» **TASK PROMPT**: Go line by line through the data and copy those with the word "center".

» **ENTRIES PROVIDED**:

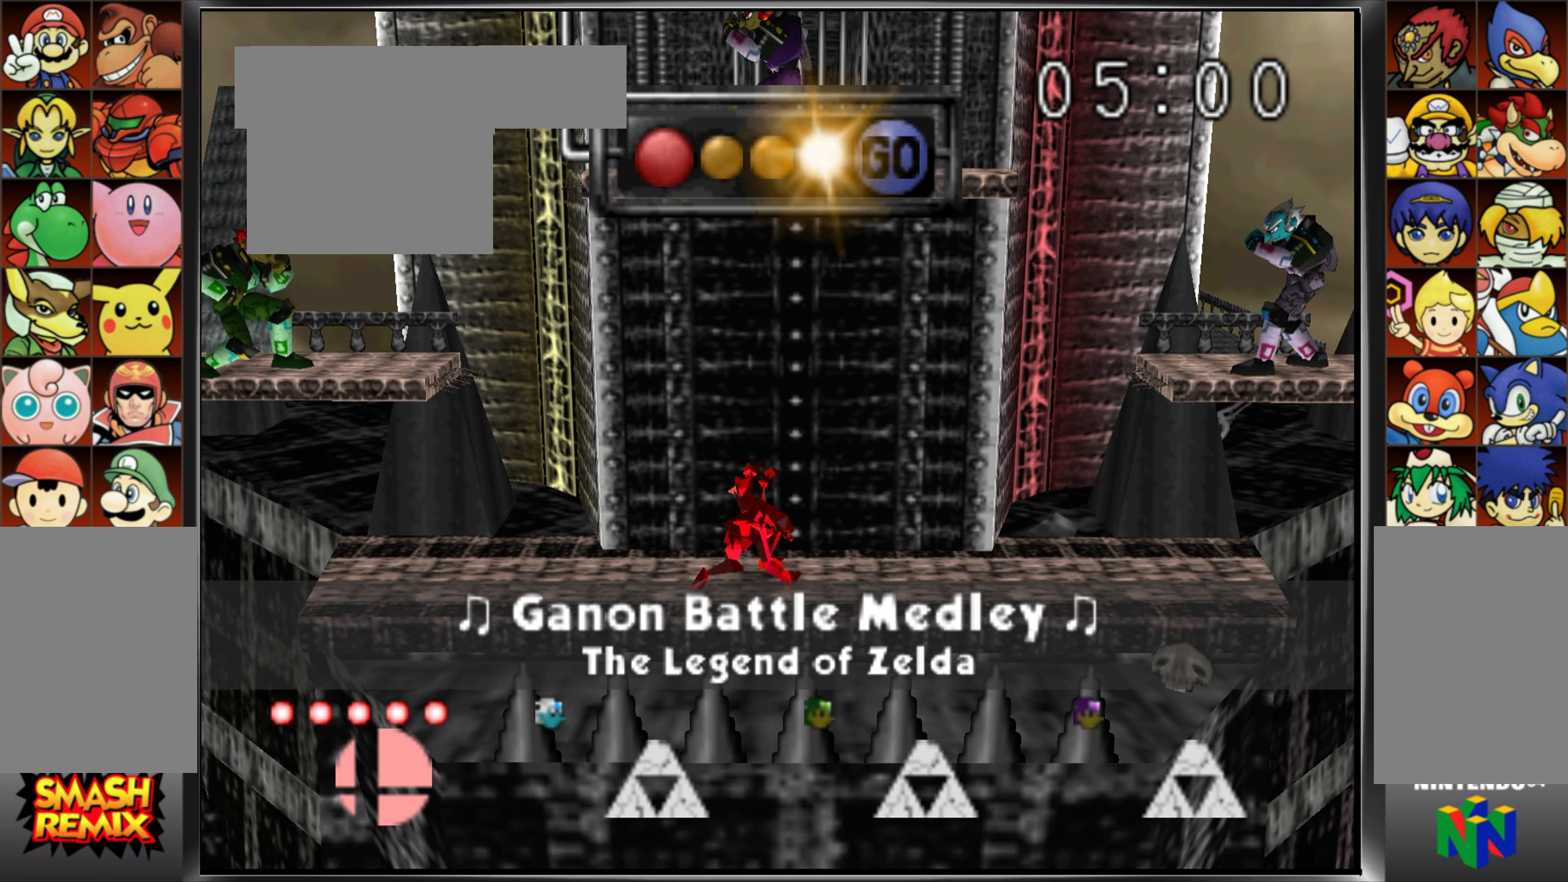
Gameplay with a controller (Nintendo layout); each line is a JSON object with the inputs held at the frame after it. "events" lists button and stick changes between this image and that frame as [ms after this image, input, new state], when the widget could be followed in between. Not read: DPAD_DOWN DPAD_LEFT DPAD_RIGHT DPAD_UP L3 R3 START.
{"buttons": ["Z"], "left_stick": "left", "events": [[50, "left_stick", "left"], [367, "Z", "down"], [383, "left_stick", "center"], [467, "left_stick", "left"]]}
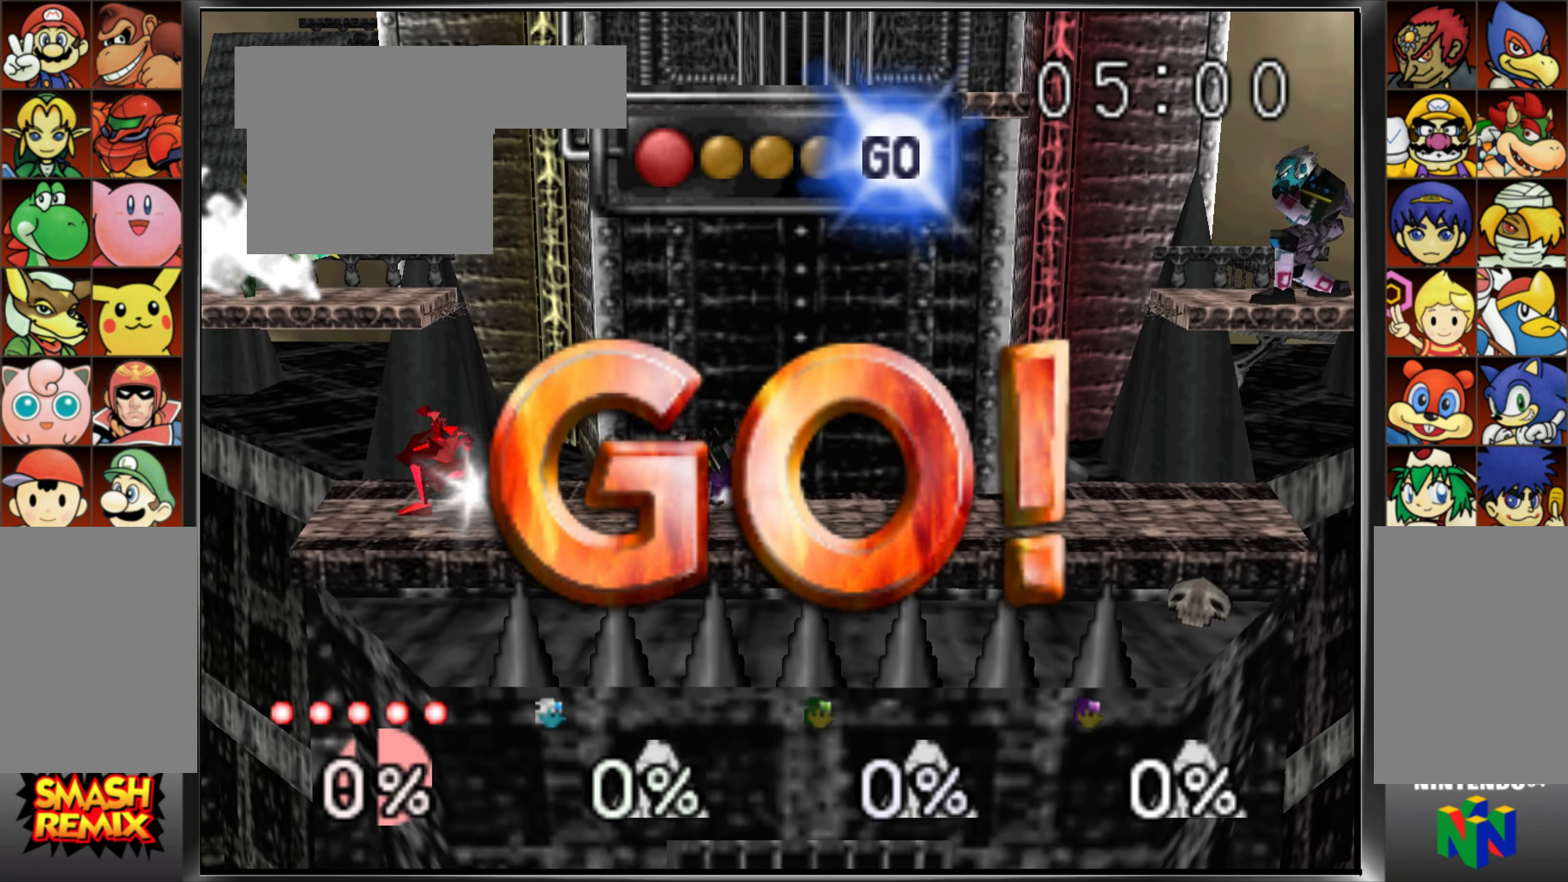
{"buttons": ["Z"], "left_stick": "center"}
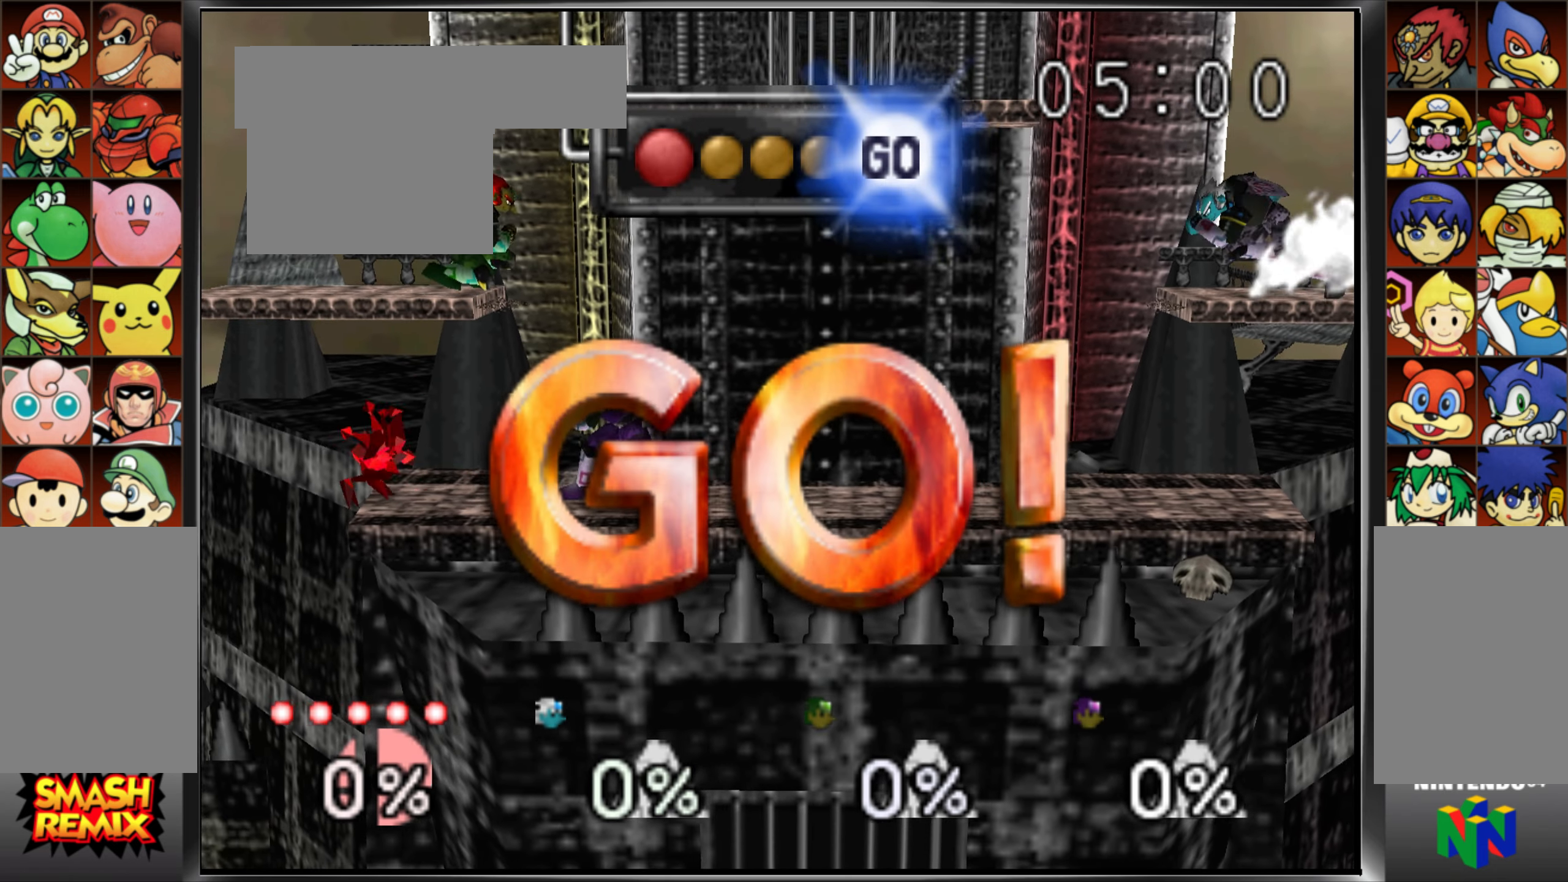
{"buttons": ["Z"], "left_stick": "center", "events": []}
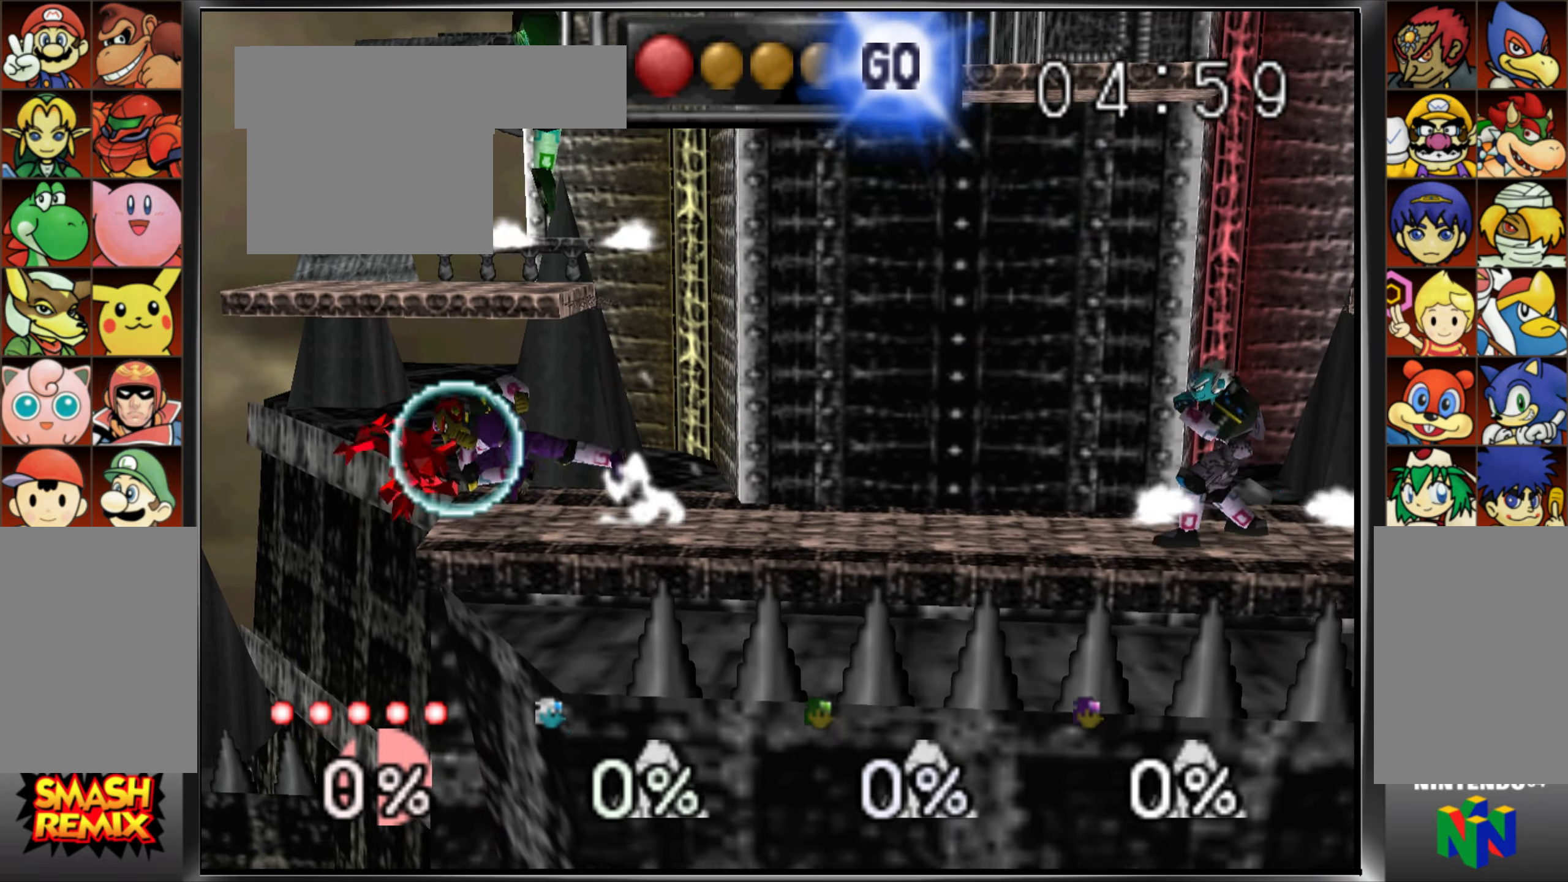
{"buttons": [], "left_stick": "center", "events": [[17, "left_stick", "right"], [401, "left_stick", "center"], [434, "Z", "up"]]}
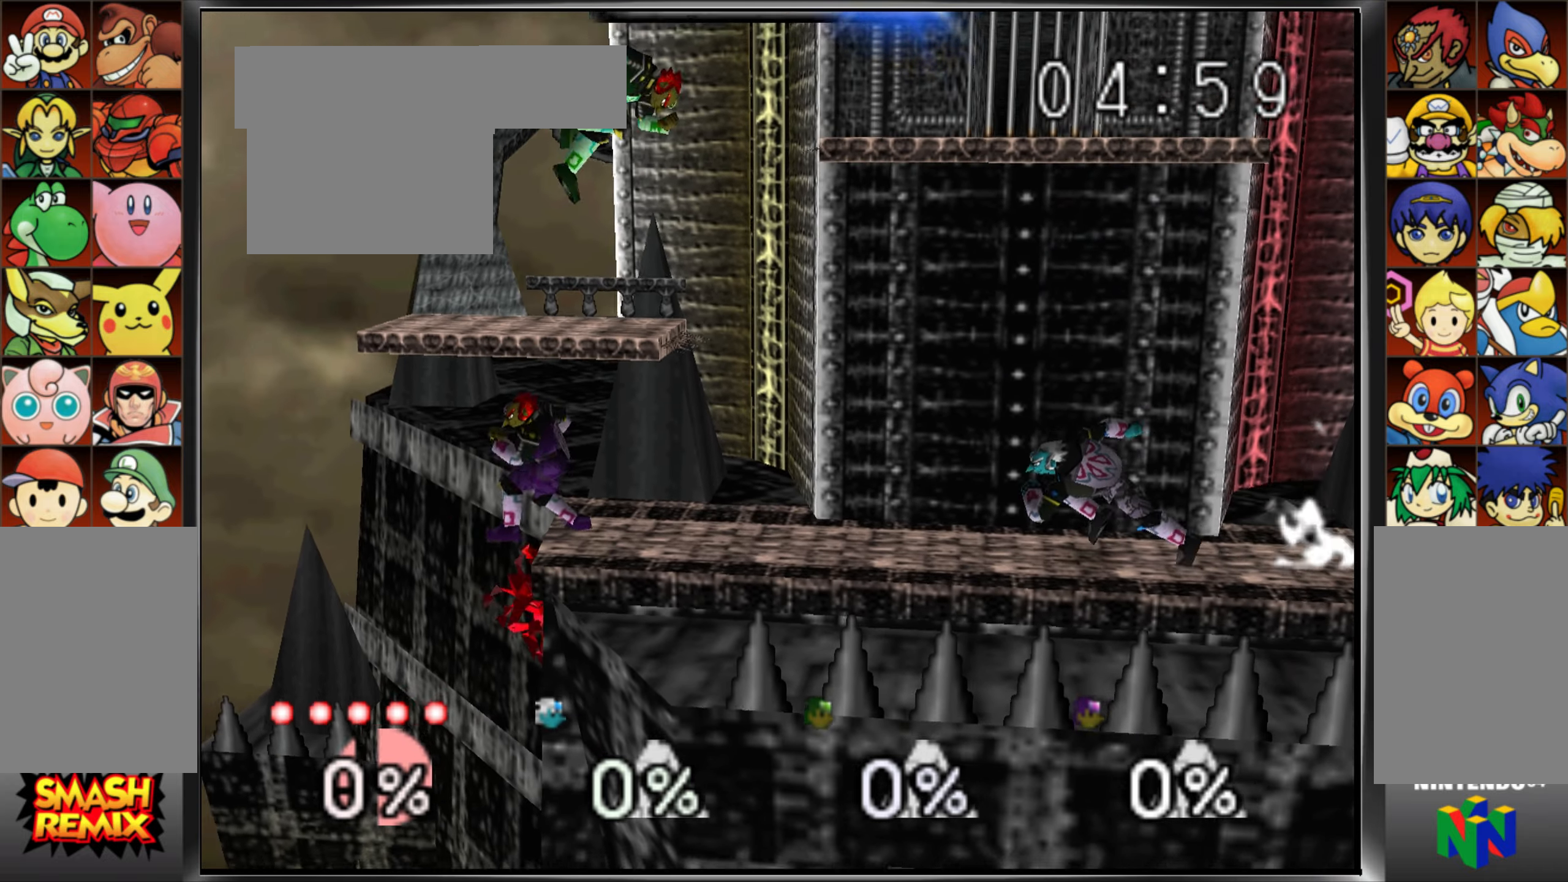
{"buttons": [], "left_stick": "center", "events": []}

» **SOLUTION TO THE PROBLEM**:
{"buttons": ["Z"], "left_stick": "left", "events": [[50, "left_stick", "left"], [367, "Z", "down"], [383, "left_stick", "center"], [467, "left_stick", "left"]]}
{"buttons": ["Z"], "left_stick": "center"}
{"buttons": ["Z"], "left_stick": "center", "events": []}
{"buttons": [], "left_stick": "center", "events": [[17, "left_stick", "right"], [401, "left_stick", "center"], [434, "Z", "up"]]}
{"buttons": [], "left_stick": "center", "events": []}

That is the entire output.